Alnwick Abbey was an abbey of
Premonstratensian Canons, dedicated to the Blessed Virgin and St. James,
founded in the year 1147. Only the defensive gateway tower remains.
The abbey housed between 17 and 30 canons until it was eventually dissolved by Henry VIII in 1535. The abbey was excavated in 1889 and the rough layout of the abbey buildings can be made out on the ground.
Methodism began in Alnwick with the work of a local preacher who
established a society. John and Charles Wesley arrived in 1748, and preached
from the steps of the market cross,
John described the town as 'famous for all kinds of wickedness'.
However the Wesley brothers had a long relationship with
Alnwick Methodist society and in 1786 John Wesley laid the foundation stone of the
present chapel and Manse in Chapel Lane (which was remodelled 100 years later
when the gallery was floored over, It remains in this form today.) Next door the
Manse is now rented out as holiday apartments. John Wesley’s original 1786
pulpit is still preserved upstairs in the corner of the Chapel, originally it stood
in an elevated position in the middle of the South Wall, and round pillars show
the position and shape of the 1786 gallery that faced it. Wesley preached from
this pulpit for the first time in May 1788, and for the last time on May 10th 1790, just a few months before he died.

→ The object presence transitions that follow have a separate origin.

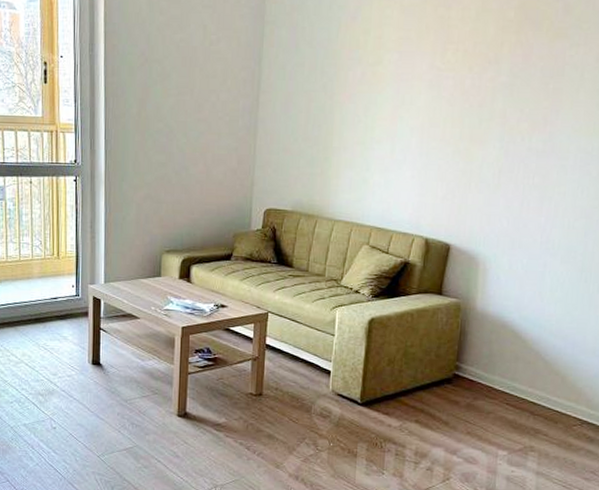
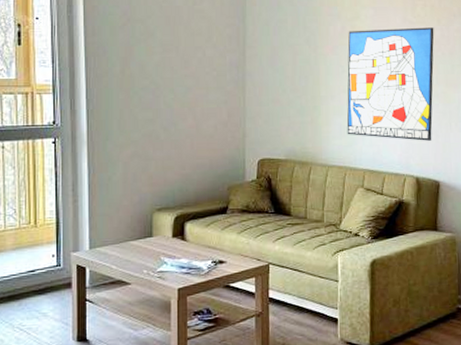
wall art: none [357,75,464,201] -> present [346,27,434,141]

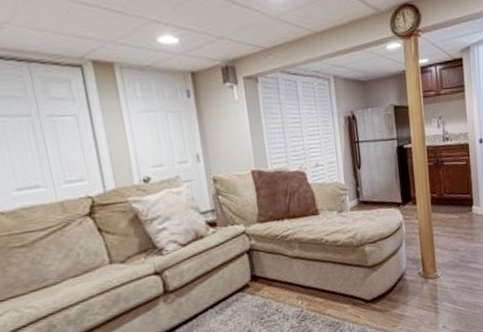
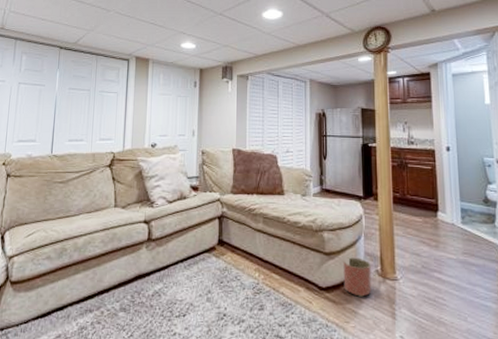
planter: none [387,264,415,301] -> present [343,257,372,297]

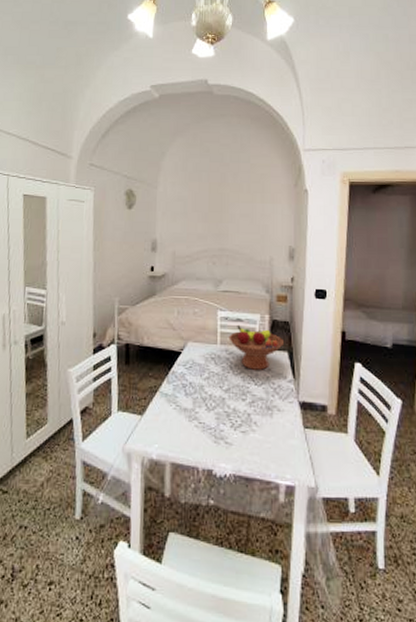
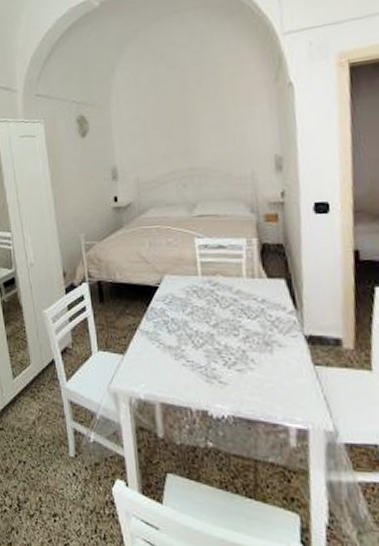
fruit bowl: present [229,324,283,370] -> none [210,251,278,302]

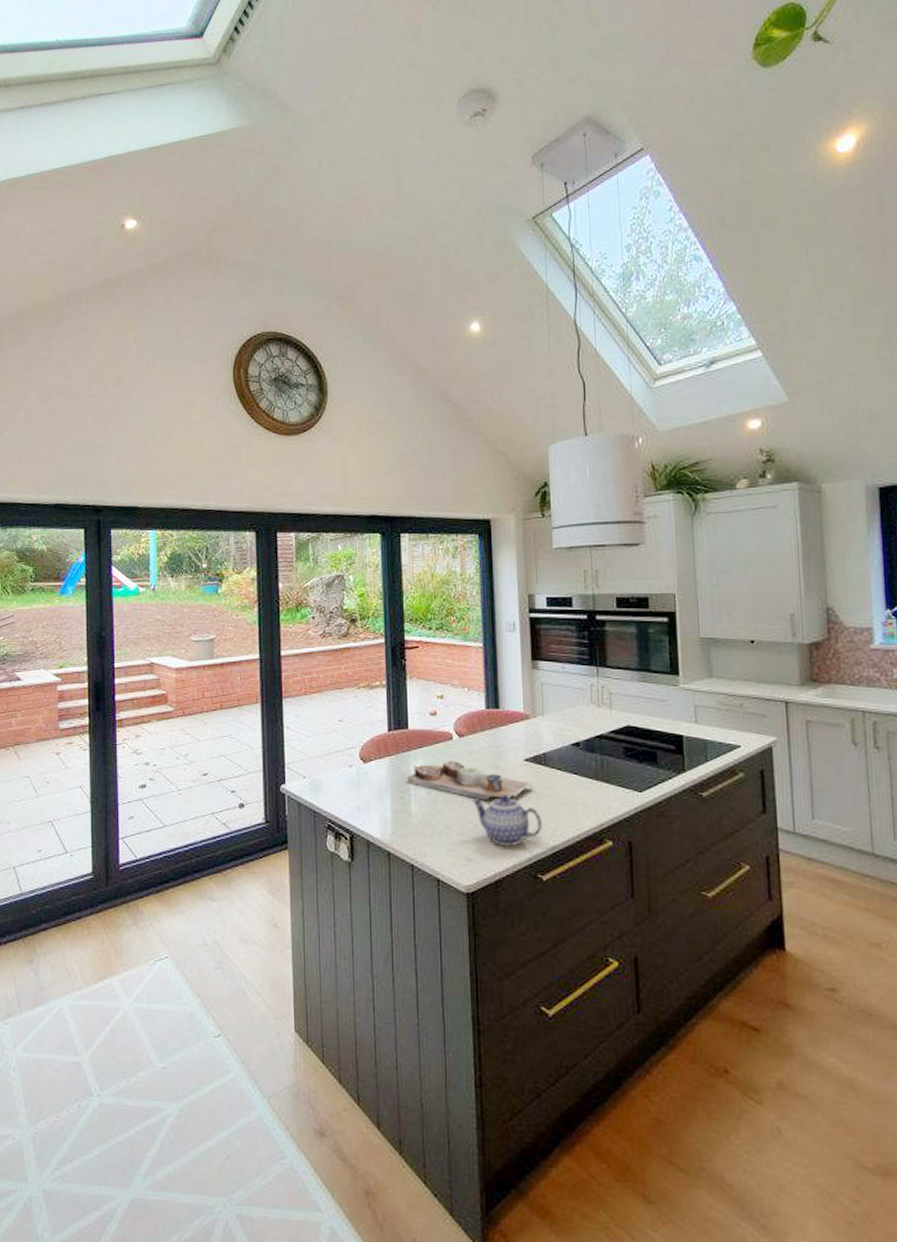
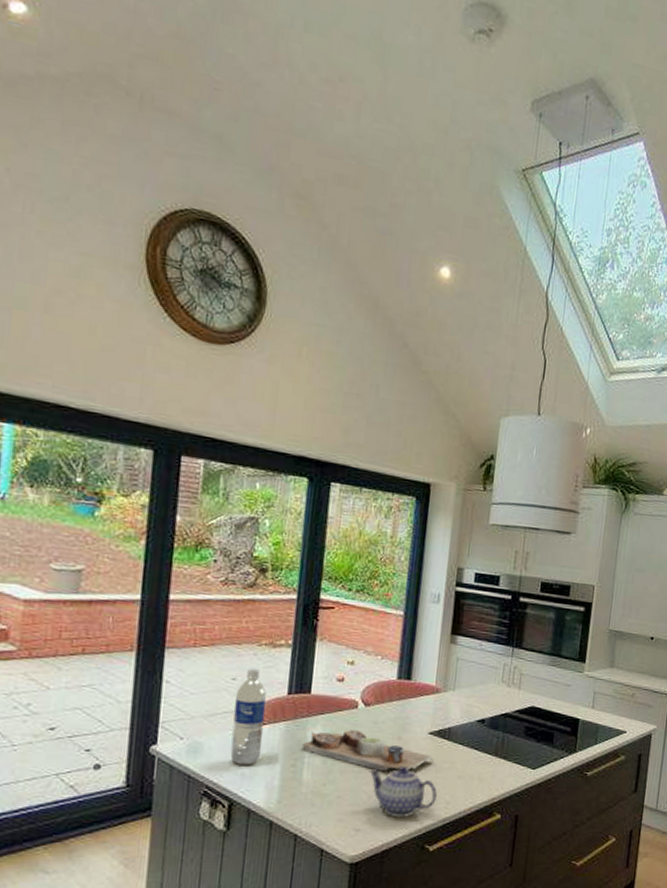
water bottle: none [344,709,372,799] -> present [230,667,266,765]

Alnwick Methodist Church |
Wesley’s journal records several of his visits including:
Sunday 17th
May 1761, I preached at eight in Alnwick, and about one at Alemouth, a poor,
barren place, where, as yet, there is no fruit of the seed which has been sown:
but there may be, since many are still willing to hear. In the evening a
multitude of people, and a little army of soldiers were gathered in the
Market-Place at Alnwick. In the morning they were to march for Germany. I hope
some of them have “put their armour on”
Wesley House - Former Manse at rear of church |
There have been other Methodist Societies in Alnwick: Bethel Chapel in St Michael’s Lane and a chapel in Bondgate Without.
A great catastrophe happened on Christmas day in 1806. A great winter storm and the church was blown down so that the village was left without an Anglican Church. The Duke of Northumberland eventually took pity on the villagers and having bought the former granary, covered it into a temporary church until a new church was built in 1876.